### Instructions for the task
Transcription, pictures excluded: write out the data below exactly.

### Dataset excerpt
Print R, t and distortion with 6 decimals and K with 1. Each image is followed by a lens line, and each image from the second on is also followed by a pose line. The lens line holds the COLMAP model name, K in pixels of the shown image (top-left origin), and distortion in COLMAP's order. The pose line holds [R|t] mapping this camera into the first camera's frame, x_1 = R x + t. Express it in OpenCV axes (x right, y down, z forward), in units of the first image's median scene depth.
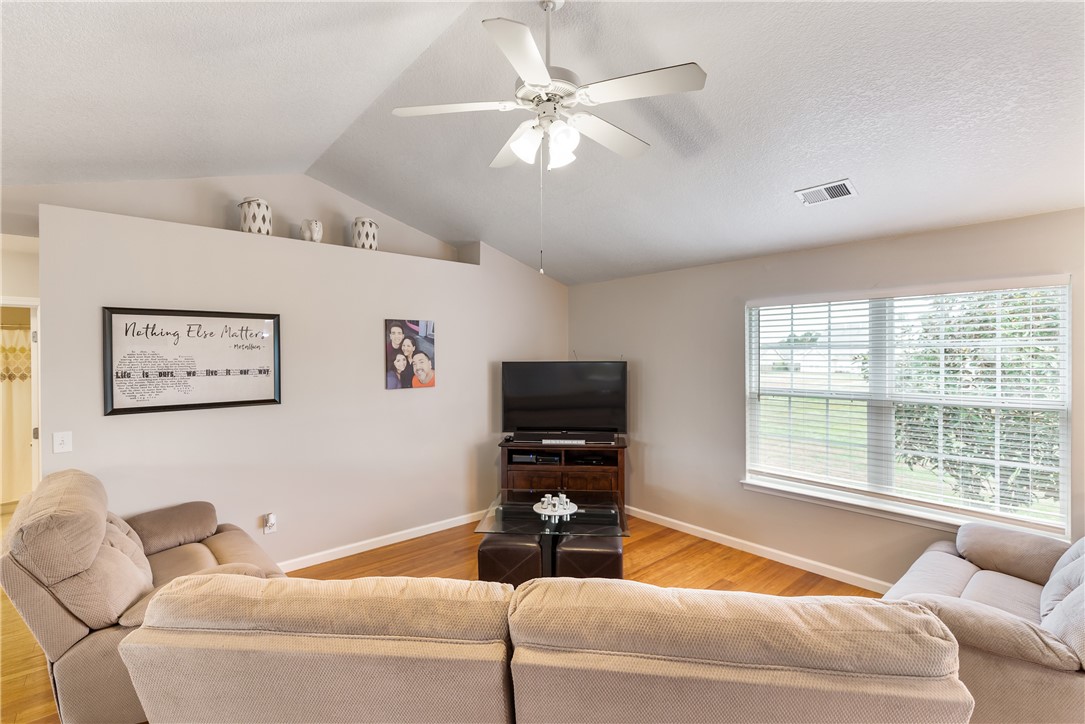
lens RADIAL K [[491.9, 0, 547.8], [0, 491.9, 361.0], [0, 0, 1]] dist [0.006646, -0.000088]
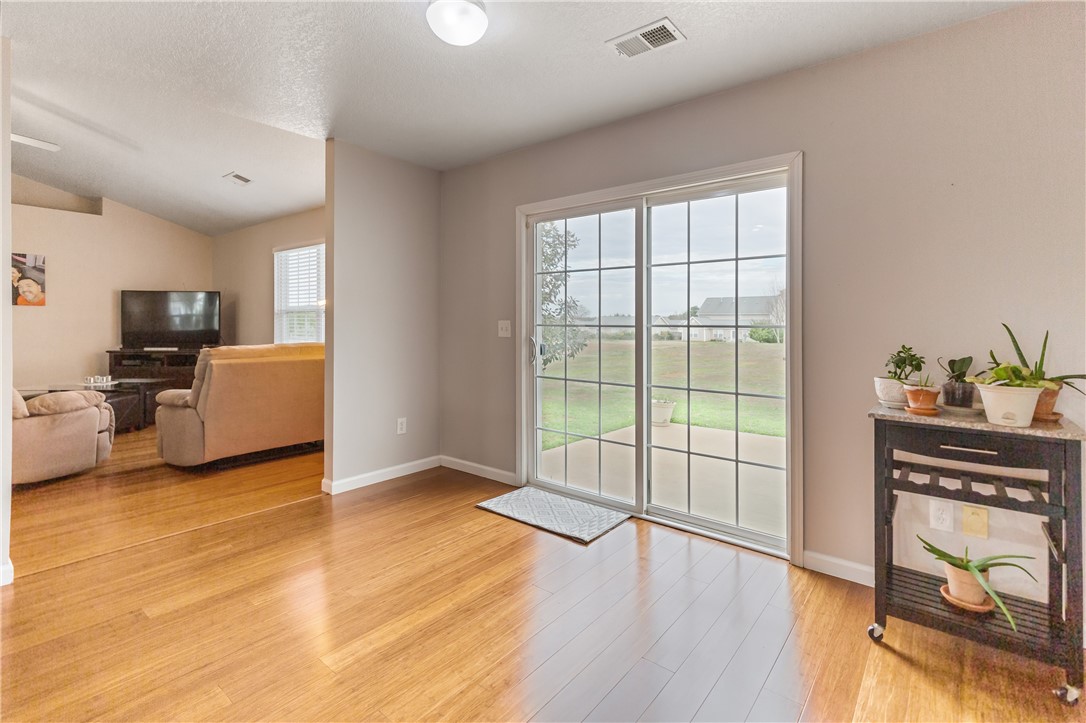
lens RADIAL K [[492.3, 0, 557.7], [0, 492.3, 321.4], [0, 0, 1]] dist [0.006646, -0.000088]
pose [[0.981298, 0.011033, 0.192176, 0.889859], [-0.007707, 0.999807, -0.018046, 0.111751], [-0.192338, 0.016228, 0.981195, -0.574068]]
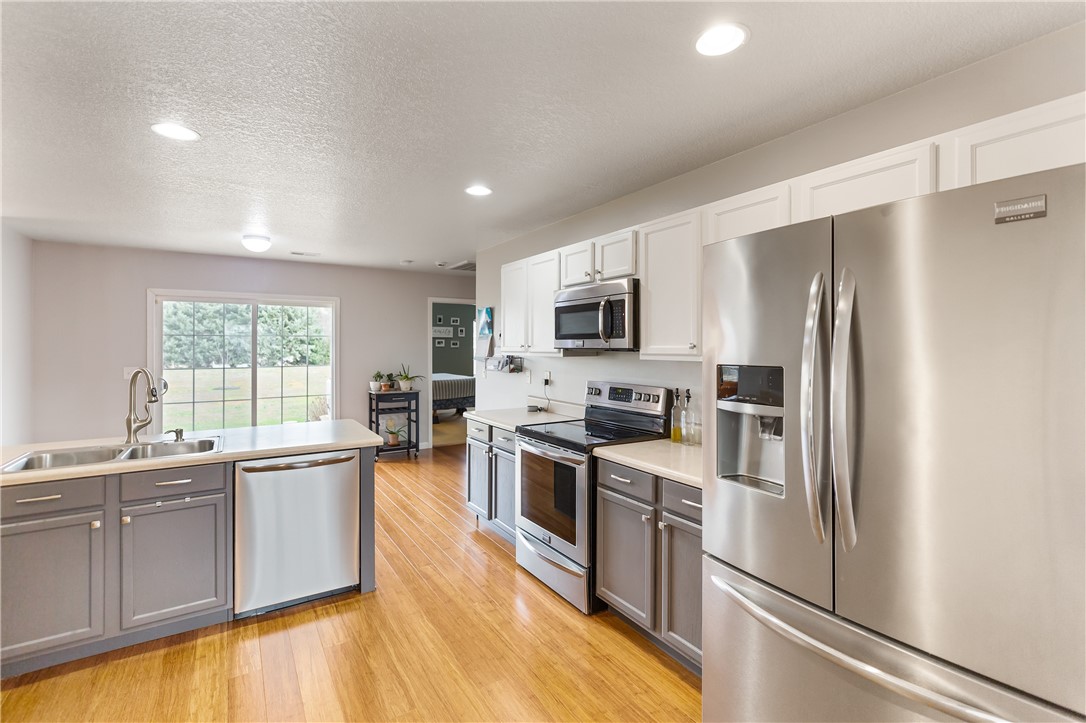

### Task result
Print R, t and distortion with 6 decimals and K with 1. Each image is followed by a lens line, and each image from the second on is also followed by a pose line. The lens line holds the COLMAP model name, K in pixels of the shown image (top-left origin), and distortion in COLMAP's order. The pose line holds [R|t] mapping this camera into the first camera's frame, x_1 = R x + t. Express it in OpenCV axes (x right, y down, z forward), in units of the first image's median scene depth.
lens RADIAL K [[491.9, 0, 547.8], [0, 491.9, 361.0], [0, 0, 1]] dist [0.006646, -0.000088]
lens RADIAL K [[492.3, 0, 557.7], [0, 492.3, 321.4], [0, 0, 1]] dist [0.006646, -0.000088]
pose [[0.981298, 0.011033, 0.192176, 0.889859], [-0.007707, 0.999807, -0.018046, 0.111751], [-0.192338, 0.016228, 0.981195, -0.574068]]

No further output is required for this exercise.